> [Required work]:
Please copy each line of the data that includes the string "down".

> [Record excerpts]:
Content starts
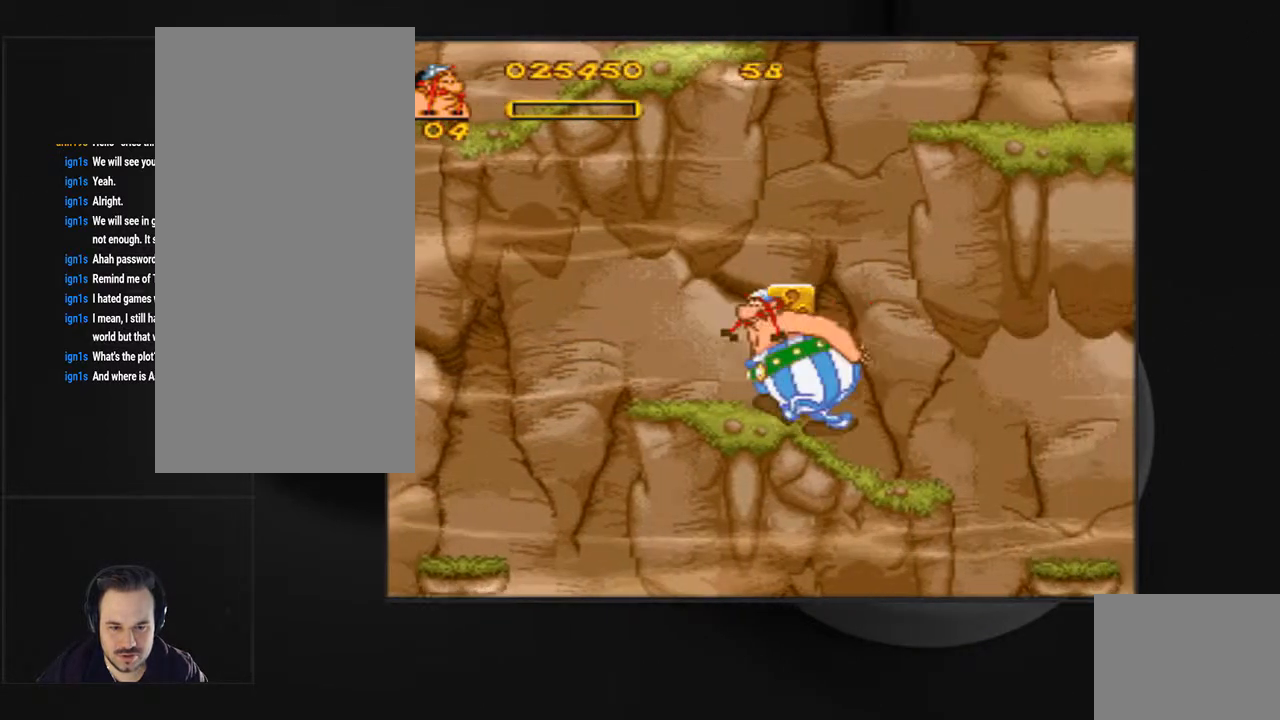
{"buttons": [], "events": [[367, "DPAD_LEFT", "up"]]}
Content ends
Content starts
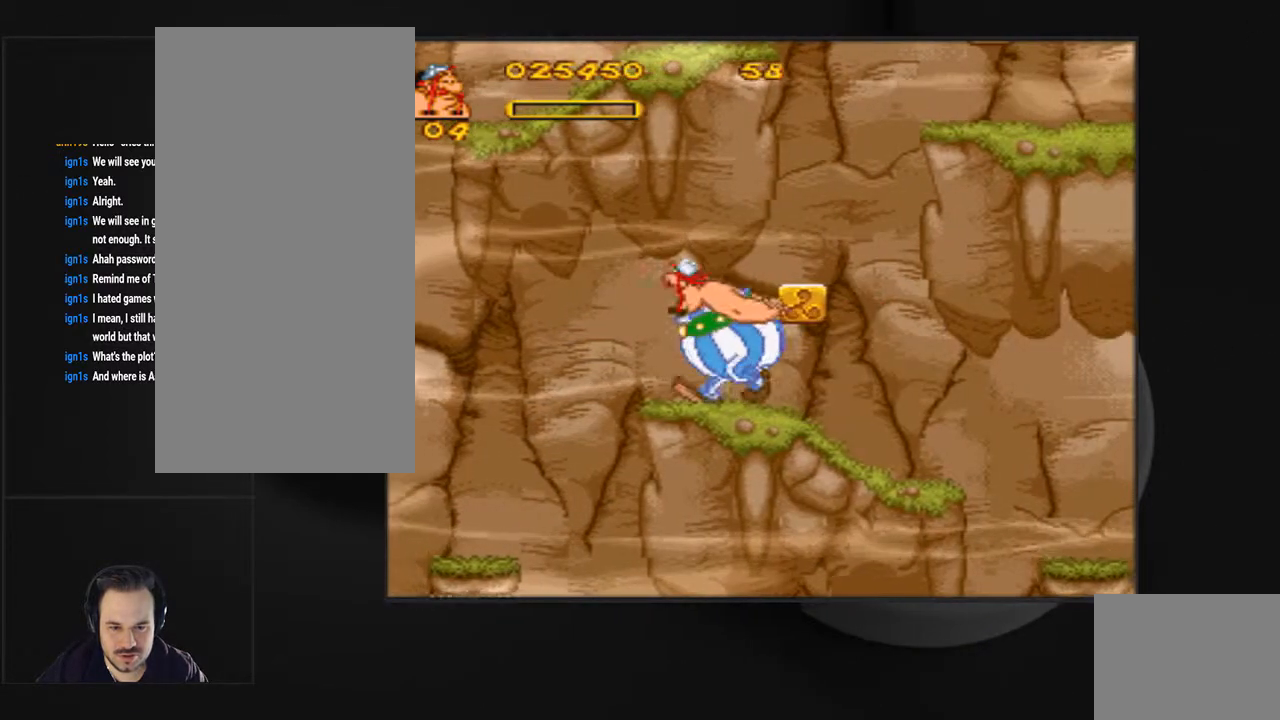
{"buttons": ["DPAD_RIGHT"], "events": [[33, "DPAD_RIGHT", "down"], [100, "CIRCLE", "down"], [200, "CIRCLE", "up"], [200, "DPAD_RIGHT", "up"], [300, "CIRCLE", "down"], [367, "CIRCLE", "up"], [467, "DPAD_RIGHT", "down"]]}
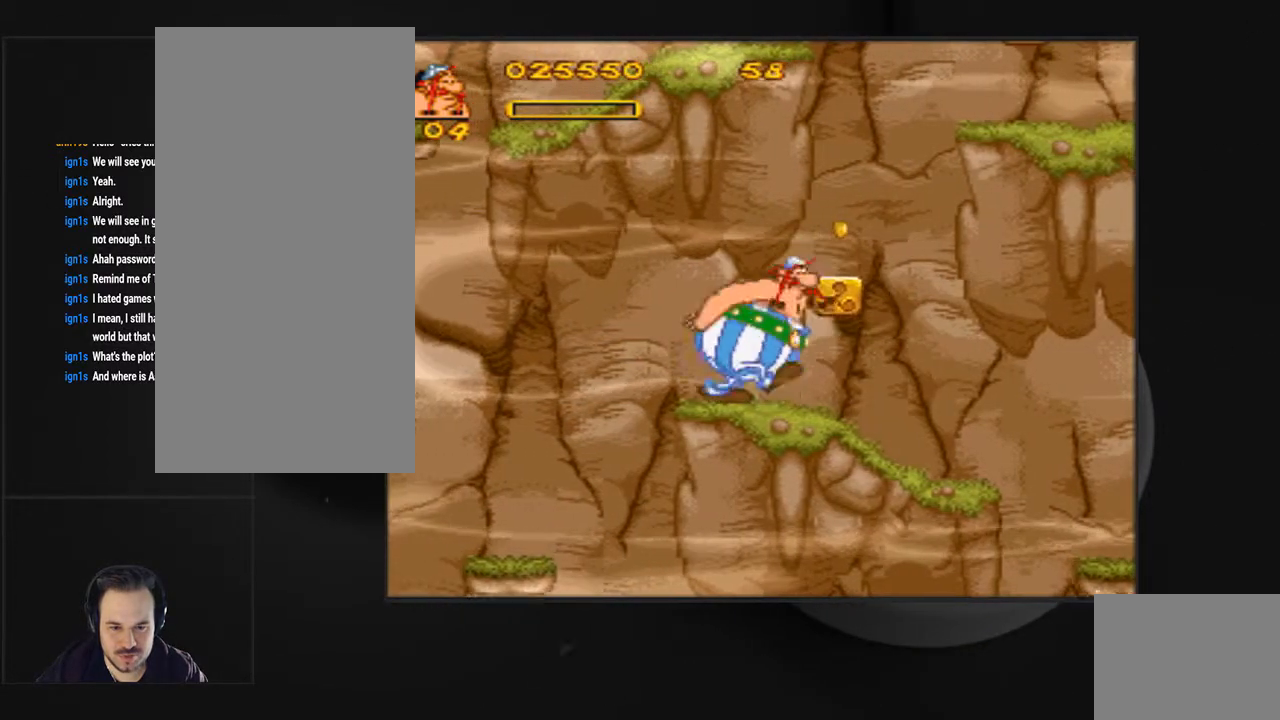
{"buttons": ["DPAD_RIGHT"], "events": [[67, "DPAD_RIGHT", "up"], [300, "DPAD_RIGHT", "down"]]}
Content ends
> [Written solution]:
{"buttons": ["DPAD_RIGHT"], "events": [[33, "DPAD_RIGHT", "down"], [100, "CIRCLE", "down"], [200, "CIRCLE", "up"], [200, "DPAD_RIGHT", "up"], [300, "CIRCLE", "down"], [367, "CIRCLE", "up"], [467, "DPAD_RIGHT", "down"]]}
{"buttons": ["DPAD_RIGHT"], "events": [[67, "DPAD_RIGHT", "up"], [300, "DPAD_RIGHT", "down"]]}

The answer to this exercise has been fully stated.